No, constructive discharge is not illegal per se. For example, if an employer had a right to terminate an employee but instead offered to reduce the employee’s wages and keep her on. If the employee quit, the employee may be deemed “constructively discharged,” but that wasn’t illegal because the employer was entitled to overtly discharge the employee.

What are examples of constructive discharge?

It is unlawful to discharge an employee in Minnesota in a manner inconsistent with or elaborated in Minnesota Statutes section 363A.08, whether overtly, explicitly, or constructively.

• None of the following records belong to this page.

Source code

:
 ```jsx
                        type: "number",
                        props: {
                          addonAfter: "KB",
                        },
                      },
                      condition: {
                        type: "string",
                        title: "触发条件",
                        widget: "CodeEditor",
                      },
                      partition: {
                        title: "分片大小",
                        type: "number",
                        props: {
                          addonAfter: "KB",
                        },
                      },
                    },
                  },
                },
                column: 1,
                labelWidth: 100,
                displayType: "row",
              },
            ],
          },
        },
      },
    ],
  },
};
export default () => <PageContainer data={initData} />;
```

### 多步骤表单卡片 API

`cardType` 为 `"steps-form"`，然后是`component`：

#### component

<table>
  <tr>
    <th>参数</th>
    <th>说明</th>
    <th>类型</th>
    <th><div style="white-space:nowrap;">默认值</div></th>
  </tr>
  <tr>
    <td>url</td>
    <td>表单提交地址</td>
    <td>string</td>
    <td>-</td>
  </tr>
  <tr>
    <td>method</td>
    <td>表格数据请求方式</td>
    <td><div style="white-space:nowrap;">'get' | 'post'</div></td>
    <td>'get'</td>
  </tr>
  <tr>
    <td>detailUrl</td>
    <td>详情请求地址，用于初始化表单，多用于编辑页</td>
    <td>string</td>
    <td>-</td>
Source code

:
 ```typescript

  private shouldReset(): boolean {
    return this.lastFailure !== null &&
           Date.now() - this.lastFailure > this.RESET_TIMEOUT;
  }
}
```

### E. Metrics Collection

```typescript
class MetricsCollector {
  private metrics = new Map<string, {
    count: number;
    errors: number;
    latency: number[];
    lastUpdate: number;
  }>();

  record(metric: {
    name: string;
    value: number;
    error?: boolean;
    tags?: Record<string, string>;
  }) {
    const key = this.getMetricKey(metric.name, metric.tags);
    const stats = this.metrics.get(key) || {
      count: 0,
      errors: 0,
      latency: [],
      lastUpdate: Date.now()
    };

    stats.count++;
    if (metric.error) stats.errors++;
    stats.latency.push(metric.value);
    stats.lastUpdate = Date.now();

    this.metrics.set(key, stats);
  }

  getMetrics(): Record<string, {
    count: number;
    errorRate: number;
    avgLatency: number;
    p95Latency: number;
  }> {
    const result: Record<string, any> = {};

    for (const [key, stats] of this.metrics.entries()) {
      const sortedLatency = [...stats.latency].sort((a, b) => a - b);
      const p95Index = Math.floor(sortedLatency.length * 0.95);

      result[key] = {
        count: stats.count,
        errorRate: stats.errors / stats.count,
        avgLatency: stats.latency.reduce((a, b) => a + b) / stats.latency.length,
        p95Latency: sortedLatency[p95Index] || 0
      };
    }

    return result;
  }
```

Other examples of constructive discharge might include a demotion, a severe cut in someone’s work hours, the employee being assigned a work schedule that is less desirable and drastically contrary to the one the employee accepted at the time employment commenced, reassignment of the employee to an out-of-state location against the employee’s wishes without additional compensation.

Unlawful discrimination

Unlawful discrimination can create intolerable working conditions. “A constructive discharge occurs when an employee resigns in order to escape intolerable working conditions caused by illegal discrimination.” Continental Can Co., Inc. v. State, 297 N.W.2d 241, 251 (Minn. 1980).

Demotion

A demotion can create intolerable working conditions. See Pa. State Police v. Suders, 542 U.S. 129, 134 (2004) (listing “a humiliating demotion” as an example of “employer-sanctioned adverse action” that may give rise to a constructive-discharge claim);Tadlock v. Powell, 291 F.3d 541, 546-47 (8th Cir. 2002) (concluding that evidence was sufficient to support district court’s finding of constructive discharge when employee was assigned to a different position in a different state and repeatedly communicated his desire to return to his former position, and the company would not permit employee’s return but did not tell him, and after nine months informed employee that the transfer was permanent);  Fisher v. Pharmacia & Upjohn, 225 F.3d 915, 919 (8th Cir. 2000) (holding that a transfer constitutes an adverse employment action when it “results in a significant change in working conditions or a diminution in the transferred employee’s title, salary or benefits”);  James v. Sears, Roebuck & Co., 21 F.3d 989, 993 (10th Cir. 1994) (“A perceived demotion or reassignment to a job with lower status or lower pay may, depending upon the individual facts of the case, constitute aggravating factors that would justify finding of constructive discharge.”);  Mair v. S. Minn. Broad. Co., 226 Minn. 137, 140 (1948) (“[I]f the master deliberately enters into a contract providing for the employment of another as manager, the employee has a right to insist upon retaining that grade, in the absence of any showing which would justify the master in reducing the rank of the servant.”).

What is other helpful information on constructive discharge?

Conduct that establishes a constructive discharge may also support an award for damages of emotional distress.